Saturnine suspiró antes de decir:

—Me horroriza la indiscreción. Es una ruindad.

—¿Lo ve?

—Sin embargo, hay algo peor que la indiscreción. Los que se consideran autorizados a castigar a los indiscretos. Con esa casuística no me pillará. No se me ocurre nada más repugnante que su autocomplacencia.

—En mi lugar, ¿qué habría hecho usted?

—Habría cerrado a cal y canto la puerta que no deseaba que nadie abriera.

—¿Y habría renunciado de entrada a la confianza?

—Habría renunciado al angelismo. Habría aceptado la naturaleza humana.

Bebió un sorbo de Dom Pérignon 1976 con expresión meditativa y prosiguió:

—¡Tan joven y ya de vuelta de todo!

—Ya ve adónde lo ha llevado su optimismo beato.

—Está bien. Imagine: habría seguido su consejo, habría cerrado la puerta a cal y canto. La coinquilina habría registrado hasta los más mínimos rincones, y habría acabado encontrando las llaves. Y, al final, habría entrado en el cuarto oscuro. ¿En ese caso cuál habría sido su comportamiento?

—Nada.

—¿Cómo que nada?

—Me habría sentido decepcionada. Furiosa. Triste. Pero no habría hecho nada.

—Nos vamos entendiendo.

Saturnine hizo una mueca y declaró:

—Si no estuviéramos bebiendo el mejor champán del mundo, abandonaría esta habitación ahora mismo ante tanta mala fe.

—Llévese la botella a sus aposentos.

—Me horroriza beber sola. Prefiero las peores compañías.

—¡Qué superlativa es!

—¿Esta noche no comemos?

—Sí. Quedan escorpiones, para hablar como su amiga. No resistirán un día más.

—Pues venga con los escorpiones.

Don Elemirio fue a la nevera a buscar los bogavantes.

—Lo que me gusta de usted es su tono. Es dominante. Me ordena que encargue champán. Dice: «Pues venga con los escorpiones.» Siento tanta voluptuosidad obedeciéndole.

—Sólo soy así con usted.

—¡Qué privilegio!

—De un modo natural usted provoca esa actitud en mí.

—¿No serán los prolegómenos del amor?

—Me temo que no. Pero disfruto demostrándole que no me da miedo.

—No le doy miedo a nadie. Soy dulce como un corderito.

—¿Bromea? Corinne temblaba de miedo frente a usted.
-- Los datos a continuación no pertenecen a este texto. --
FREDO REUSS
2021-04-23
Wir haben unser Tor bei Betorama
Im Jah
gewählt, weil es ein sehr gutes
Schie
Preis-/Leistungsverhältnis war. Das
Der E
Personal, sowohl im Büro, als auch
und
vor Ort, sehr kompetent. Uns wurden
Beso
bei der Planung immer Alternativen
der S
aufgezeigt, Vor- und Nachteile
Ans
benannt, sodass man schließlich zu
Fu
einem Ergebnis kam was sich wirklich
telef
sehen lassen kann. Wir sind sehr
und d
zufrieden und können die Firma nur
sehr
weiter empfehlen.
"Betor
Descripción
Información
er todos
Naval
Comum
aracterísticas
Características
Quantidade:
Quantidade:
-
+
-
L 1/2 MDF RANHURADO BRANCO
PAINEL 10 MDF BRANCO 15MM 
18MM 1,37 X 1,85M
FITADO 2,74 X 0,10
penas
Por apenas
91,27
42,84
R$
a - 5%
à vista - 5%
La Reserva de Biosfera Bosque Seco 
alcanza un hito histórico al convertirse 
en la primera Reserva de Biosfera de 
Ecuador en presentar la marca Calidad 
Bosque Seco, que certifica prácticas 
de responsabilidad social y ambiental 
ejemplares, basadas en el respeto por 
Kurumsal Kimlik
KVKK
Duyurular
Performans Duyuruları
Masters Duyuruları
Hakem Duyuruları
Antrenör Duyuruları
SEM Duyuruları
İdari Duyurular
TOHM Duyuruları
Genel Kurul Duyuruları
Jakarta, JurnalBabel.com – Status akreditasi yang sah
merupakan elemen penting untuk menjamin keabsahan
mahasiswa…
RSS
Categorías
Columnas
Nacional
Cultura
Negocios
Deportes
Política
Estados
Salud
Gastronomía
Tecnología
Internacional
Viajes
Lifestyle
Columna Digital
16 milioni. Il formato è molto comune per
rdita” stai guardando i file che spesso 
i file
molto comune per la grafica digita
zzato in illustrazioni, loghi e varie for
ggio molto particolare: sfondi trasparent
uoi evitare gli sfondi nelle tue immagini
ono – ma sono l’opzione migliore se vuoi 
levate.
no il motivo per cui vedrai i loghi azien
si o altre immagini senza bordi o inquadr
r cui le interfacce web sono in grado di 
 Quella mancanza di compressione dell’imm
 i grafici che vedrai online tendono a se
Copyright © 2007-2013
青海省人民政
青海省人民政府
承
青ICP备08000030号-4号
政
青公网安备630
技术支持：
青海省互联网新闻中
—¿Esa discípula de Atenea? ¿Esa vestal de la Casa del Terror?

—Y, sin embargo, no es de las que se asustan. Todas las mujeres le tienen miedo. Eso es lo que les atrae, mucho más que su grandeza.

—Pero a usted no le doy miedo. Si no le doy miedo es porque siente que soy inofensivo.

Saturnine levantó la mirada hacia el cielo y siguió desmenuzando el bogavante.

—¿De dónde viene ese hermoso nombre?

—Del dios Saturno, equivalente latino del griego Cronos, el Titán padre de Zeus.

—No se andan con chiquitas, ustedes.

—Está bien que lo diga. El adjetivo saturniano se opone al adjetivo jovial. Saturno era famoso por ser triste, al contrario que su hijo Júpiter, el jovial que le tomó ojeriza a su melancolía y expulsó del cielo al pobre Saturno.

—Tenga usted hijos. ¿Es usted melancólica?

—No.

—Eso quizá llegará más adelante.

—¿Qué significa Elemirio?

—Lo ignoro. Las etimologías árabes resultan difíciles de fijar.

Llenó de nuevo la copa de la joven, que la cogió de inmediato.

—Este champán es puro terciopelo. Terciopelo dorado. Increíble —dijo.